-- Extracted text follows --

Lizzo is giving credit where credit is due, but she’s also serving lawsuits where lawsuits are due. The multi-talented musician is one week away from her single “Truth Hurts” becoming the longest running number one song on the Billboard charts by a female rapper, but before celebrating her achievement, Lizzo has some housekeeping to do. Namely, give one person a writing credit and file a harassment lawsuit against two others.
Lizzo took to Twitter on Wednesday night to clarify her next steps, revealing that she’s planning to give a writing credit to singer Mina Lioness who came up with the now-iconic song lyric, “I just took a DNA test, turns out I’m 100 percent that b***h.” Lizzo and Lioness have previously spoken publicly about the origins of the line, with the women tweeting one another in February 2018. At the time, Lizzo said that while she had seen a meme with the DNA line, she did not believe it was Lioness who was behind it.

-- Extracted text concluded --
-- Extracted records follows --

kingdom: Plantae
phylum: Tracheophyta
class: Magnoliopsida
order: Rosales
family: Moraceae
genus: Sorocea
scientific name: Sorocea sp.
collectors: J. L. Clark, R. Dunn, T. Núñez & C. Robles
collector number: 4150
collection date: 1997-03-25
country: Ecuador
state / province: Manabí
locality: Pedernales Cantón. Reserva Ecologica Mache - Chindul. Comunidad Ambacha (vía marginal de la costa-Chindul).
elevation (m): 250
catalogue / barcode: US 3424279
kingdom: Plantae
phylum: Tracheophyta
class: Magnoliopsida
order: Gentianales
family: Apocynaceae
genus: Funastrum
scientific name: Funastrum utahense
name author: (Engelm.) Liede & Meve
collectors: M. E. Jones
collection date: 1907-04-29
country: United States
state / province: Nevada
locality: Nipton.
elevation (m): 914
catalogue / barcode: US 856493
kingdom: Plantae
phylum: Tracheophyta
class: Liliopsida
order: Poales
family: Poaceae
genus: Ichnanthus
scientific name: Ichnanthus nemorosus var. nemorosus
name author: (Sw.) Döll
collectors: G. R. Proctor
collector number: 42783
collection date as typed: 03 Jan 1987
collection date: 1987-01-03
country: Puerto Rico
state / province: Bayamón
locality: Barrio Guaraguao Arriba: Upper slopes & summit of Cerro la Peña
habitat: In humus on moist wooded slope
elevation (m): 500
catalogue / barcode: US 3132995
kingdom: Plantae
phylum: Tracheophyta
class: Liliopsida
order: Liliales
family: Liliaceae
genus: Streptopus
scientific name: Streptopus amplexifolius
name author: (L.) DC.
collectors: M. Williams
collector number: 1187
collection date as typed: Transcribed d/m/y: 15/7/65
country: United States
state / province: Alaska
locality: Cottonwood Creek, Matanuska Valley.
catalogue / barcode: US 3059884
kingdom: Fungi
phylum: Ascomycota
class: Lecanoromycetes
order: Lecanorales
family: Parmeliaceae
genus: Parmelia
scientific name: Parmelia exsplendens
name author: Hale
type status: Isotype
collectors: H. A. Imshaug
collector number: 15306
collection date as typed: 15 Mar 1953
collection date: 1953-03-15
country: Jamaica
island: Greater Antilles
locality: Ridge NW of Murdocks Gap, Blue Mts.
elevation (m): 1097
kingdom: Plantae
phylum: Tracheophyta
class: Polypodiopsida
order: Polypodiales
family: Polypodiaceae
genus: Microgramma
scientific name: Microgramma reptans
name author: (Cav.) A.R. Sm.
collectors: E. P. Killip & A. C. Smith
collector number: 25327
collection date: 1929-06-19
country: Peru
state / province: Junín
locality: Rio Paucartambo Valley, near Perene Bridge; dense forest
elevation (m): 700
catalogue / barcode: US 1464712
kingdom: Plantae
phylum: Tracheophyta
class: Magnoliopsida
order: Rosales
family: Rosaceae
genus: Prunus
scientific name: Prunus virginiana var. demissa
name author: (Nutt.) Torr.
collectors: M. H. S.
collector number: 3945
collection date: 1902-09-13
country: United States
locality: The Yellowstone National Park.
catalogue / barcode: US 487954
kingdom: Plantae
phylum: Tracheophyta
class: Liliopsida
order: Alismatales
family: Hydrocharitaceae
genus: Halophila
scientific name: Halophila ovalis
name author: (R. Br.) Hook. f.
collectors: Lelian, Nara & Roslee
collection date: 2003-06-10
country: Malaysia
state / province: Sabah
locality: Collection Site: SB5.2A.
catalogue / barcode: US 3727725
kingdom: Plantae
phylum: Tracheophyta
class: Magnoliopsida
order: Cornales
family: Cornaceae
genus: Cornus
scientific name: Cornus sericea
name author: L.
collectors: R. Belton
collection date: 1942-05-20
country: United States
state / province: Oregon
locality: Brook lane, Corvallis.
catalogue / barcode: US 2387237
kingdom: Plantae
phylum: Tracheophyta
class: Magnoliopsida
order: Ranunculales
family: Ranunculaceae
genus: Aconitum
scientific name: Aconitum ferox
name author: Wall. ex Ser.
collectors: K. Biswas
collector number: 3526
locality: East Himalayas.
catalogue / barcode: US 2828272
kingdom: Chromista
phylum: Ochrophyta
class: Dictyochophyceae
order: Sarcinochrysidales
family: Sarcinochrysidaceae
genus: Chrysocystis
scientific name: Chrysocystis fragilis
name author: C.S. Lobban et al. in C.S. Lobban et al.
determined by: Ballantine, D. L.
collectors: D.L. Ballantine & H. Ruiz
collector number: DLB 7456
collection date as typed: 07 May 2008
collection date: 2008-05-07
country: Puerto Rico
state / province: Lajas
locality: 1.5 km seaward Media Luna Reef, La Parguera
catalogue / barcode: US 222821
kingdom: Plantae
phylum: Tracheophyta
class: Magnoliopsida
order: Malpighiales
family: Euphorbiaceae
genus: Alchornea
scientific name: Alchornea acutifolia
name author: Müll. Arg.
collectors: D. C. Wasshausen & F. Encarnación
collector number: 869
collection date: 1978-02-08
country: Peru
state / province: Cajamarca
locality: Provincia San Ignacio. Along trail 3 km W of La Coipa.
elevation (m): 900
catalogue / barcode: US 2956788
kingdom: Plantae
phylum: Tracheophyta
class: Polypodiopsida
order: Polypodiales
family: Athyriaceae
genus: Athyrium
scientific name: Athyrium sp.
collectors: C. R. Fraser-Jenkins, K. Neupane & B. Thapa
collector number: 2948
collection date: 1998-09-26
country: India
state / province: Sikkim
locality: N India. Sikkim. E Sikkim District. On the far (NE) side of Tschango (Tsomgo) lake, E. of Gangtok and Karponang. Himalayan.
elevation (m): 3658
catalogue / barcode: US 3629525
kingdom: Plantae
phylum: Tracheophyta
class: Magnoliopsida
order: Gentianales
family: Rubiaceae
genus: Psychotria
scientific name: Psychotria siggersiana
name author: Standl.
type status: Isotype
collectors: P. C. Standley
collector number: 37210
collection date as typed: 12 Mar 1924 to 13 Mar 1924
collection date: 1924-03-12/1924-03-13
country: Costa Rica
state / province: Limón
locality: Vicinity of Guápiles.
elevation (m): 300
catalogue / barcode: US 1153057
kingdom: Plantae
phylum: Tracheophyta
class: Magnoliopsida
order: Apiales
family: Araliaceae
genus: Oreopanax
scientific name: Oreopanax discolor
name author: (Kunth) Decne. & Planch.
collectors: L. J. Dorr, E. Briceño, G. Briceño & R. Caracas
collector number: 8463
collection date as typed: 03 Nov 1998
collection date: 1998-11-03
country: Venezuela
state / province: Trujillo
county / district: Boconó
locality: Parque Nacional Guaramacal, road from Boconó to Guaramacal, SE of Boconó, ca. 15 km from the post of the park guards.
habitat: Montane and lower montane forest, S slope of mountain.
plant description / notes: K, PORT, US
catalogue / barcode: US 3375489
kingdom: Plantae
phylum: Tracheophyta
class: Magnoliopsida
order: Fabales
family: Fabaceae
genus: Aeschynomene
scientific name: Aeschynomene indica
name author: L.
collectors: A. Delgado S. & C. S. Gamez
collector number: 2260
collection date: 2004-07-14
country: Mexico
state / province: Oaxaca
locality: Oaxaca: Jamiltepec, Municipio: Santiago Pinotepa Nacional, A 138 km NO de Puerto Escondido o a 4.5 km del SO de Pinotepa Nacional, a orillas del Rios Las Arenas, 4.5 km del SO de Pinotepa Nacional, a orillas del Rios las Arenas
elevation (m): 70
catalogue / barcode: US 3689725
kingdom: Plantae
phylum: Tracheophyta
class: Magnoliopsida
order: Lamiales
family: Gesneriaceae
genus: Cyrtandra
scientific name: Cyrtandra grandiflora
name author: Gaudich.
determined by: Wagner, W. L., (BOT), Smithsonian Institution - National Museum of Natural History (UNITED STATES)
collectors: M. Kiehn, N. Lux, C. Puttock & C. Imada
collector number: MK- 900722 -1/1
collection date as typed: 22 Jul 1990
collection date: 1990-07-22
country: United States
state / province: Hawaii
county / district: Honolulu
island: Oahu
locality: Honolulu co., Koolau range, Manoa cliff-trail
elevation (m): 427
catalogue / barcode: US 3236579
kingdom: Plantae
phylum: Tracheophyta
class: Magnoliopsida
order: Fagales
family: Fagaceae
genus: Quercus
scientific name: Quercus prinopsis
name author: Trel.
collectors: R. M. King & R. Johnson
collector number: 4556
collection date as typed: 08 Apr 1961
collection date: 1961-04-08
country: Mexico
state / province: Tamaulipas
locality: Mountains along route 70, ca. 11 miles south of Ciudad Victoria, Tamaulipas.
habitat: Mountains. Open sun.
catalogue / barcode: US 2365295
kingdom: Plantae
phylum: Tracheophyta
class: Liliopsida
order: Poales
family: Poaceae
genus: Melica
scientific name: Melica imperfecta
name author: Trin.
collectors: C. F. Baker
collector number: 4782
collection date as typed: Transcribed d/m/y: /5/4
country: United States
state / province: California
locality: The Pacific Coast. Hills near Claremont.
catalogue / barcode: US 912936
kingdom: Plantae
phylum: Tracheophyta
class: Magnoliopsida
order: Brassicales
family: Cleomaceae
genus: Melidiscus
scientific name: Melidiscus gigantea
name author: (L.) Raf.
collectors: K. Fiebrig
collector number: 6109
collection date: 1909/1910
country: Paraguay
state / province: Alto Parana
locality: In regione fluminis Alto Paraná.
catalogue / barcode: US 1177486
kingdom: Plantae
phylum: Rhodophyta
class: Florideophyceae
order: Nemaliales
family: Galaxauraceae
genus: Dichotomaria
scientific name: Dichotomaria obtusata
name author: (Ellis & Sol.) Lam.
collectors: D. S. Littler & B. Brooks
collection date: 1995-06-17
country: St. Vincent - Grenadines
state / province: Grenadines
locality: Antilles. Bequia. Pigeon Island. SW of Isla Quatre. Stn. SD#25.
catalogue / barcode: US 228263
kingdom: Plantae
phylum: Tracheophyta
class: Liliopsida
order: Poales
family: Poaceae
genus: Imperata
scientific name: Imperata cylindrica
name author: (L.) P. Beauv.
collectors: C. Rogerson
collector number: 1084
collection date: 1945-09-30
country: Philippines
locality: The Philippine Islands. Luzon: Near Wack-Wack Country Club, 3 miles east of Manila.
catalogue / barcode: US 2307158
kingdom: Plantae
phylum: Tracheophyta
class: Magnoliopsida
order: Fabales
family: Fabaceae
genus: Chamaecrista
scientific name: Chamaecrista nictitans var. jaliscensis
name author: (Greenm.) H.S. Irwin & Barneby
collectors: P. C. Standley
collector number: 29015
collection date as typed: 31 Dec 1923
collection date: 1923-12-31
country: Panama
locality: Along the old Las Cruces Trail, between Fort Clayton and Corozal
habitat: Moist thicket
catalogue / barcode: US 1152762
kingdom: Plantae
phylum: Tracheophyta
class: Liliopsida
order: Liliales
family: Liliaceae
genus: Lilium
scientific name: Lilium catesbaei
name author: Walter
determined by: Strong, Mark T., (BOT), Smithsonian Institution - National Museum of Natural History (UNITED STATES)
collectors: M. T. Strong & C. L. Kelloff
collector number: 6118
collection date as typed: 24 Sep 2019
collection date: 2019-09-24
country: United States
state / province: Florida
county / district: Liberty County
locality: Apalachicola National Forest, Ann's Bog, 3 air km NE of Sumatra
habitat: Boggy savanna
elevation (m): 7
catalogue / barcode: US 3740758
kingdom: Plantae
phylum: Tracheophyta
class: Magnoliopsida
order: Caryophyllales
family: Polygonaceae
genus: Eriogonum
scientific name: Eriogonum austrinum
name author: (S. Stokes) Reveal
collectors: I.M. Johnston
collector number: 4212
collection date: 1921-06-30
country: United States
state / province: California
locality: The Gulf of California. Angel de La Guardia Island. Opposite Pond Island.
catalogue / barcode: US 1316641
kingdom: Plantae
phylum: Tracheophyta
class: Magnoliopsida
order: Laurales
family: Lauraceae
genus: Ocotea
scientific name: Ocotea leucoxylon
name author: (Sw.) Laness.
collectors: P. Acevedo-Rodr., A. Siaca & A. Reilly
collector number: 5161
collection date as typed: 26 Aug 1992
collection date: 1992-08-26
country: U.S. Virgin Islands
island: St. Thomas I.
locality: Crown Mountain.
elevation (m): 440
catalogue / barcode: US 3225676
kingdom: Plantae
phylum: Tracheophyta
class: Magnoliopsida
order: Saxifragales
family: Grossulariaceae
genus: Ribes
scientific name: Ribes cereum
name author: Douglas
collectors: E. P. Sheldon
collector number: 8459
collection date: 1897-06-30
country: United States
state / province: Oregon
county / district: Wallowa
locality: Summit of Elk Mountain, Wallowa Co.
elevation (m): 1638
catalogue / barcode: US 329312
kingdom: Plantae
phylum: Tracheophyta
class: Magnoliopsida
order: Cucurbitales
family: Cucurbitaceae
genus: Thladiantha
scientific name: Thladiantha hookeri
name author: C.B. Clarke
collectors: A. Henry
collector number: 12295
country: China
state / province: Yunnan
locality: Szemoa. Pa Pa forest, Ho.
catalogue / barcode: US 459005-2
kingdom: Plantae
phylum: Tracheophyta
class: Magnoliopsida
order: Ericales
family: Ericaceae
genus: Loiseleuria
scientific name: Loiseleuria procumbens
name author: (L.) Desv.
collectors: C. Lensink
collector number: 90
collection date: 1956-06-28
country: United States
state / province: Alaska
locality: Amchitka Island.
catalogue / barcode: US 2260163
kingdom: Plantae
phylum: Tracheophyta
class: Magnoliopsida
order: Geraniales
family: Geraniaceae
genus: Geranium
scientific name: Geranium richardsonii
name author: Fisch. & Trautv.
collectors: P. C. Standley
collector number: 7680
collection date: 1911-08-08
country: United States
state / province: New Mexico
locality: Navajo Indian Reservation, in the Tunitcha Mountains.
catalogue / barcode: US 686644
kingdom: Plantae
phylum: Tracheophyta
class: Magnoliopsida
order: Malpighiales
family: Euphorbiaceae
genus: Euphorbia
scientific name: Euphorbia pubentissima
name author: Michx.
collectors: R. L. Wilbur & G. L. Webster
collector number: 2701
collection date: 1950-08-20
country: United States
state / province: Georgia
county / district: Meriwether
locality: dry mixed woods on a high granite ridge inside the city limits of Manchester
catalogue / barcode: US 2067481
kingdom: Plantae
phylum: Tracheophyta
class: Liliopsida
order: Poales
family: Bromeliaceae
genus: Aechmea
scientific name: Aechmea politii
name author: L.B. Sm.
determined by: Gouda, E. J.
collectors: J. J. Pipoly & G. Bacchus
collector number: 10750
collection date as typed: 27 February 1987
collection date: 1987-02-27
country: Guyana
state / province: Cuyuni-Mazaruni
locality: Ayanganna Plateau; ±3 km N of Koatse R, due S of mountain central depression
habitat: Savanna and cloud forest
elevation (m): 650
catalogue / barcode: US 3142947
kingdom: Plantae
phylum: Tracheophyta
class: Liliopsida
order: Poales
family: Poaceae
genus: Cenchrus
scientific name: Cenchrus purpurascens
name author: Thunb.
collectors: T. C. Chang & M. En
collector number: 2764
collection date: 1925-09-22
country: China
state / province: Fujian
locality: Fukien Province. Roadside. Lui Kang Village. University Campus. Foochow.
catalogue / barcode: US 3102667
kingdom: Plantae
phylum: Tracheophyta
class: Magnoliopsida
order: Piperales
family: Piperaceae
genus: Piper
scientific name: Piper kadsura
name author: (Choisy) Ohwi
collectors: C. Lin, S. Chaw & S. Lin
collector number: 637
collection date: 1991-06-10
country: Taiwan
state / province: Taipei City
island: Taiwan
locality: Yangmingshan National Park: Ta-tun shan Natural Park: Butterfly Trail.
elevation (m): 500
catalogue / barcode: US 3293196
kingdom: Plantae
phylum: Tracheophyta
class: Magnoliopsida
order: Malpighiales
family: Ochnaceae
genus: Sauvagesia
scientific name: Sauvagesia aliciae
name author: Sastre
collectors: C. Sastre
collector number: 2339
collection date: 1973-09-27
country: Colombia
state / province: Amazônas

-- Extracted records concluded --

Questions ->
A. List every distinct proper name that appears in the article about Lizzo, giving each name once.
B. Decide whether the article about Lizzo supports each statement below. Answer yes or no for each, and quote the words of the article that decide it.
(i) "Truth Hurts" has already become the longest running number one song by a female rapper.
(ii) Lizzo intends to file a harassment lawsuit against two people.
(iii) In February 2018, Lizzo said she believed Lioness was behind the DNA meme.
C. Carry on with the article about Lizzo, beginning right after its final sentence.

Your responses ->
A. Lizzo, "Truth Hurts," Billboard, Twitter, Wednesday, Mina Lioness, February

B.
(i) No: "is one week away from her single “Truth Hurts” becoming the longest running number one song on the Billboard charts by a female rapper"
(ii) Yes: "file a harassment lawsuit against two others"
(iii) No: "she did not believe it was Lioness who was behind it"

C.
Inspirational or not, when it’s not your words and you use it for your own gain you still give credit to who said it. I am the creator of that meme, the writers credit lands here.
— Legendina (@MinaLioness) February 9, 2018
Now Lizzo is changing her tune and has decided to give the British performer a writing credit on her hit song. Sharing the news on Twitter this week, Lizzo wrote, “I later learned that a tweet inspired the meme.” Speaking of Lioness, Lizzo added, “The creator of the tweet is the person I’m sharing my success with.”
Two people Lizzo is not sharing her success with are songwriting brothers Justin and Jeremiah Raisen. The Raisen brothers claimed in an October 2019 Instagram post that they have been fighting with Lizzo and her team for two years for what they see is their rightful songwriting credit for the same track. The Raisen brothers claim they were in the studio with Lizzo and helped write the demo “Healthy,” with parts of the song, including the DNA line, making it into “Truth Hurts.”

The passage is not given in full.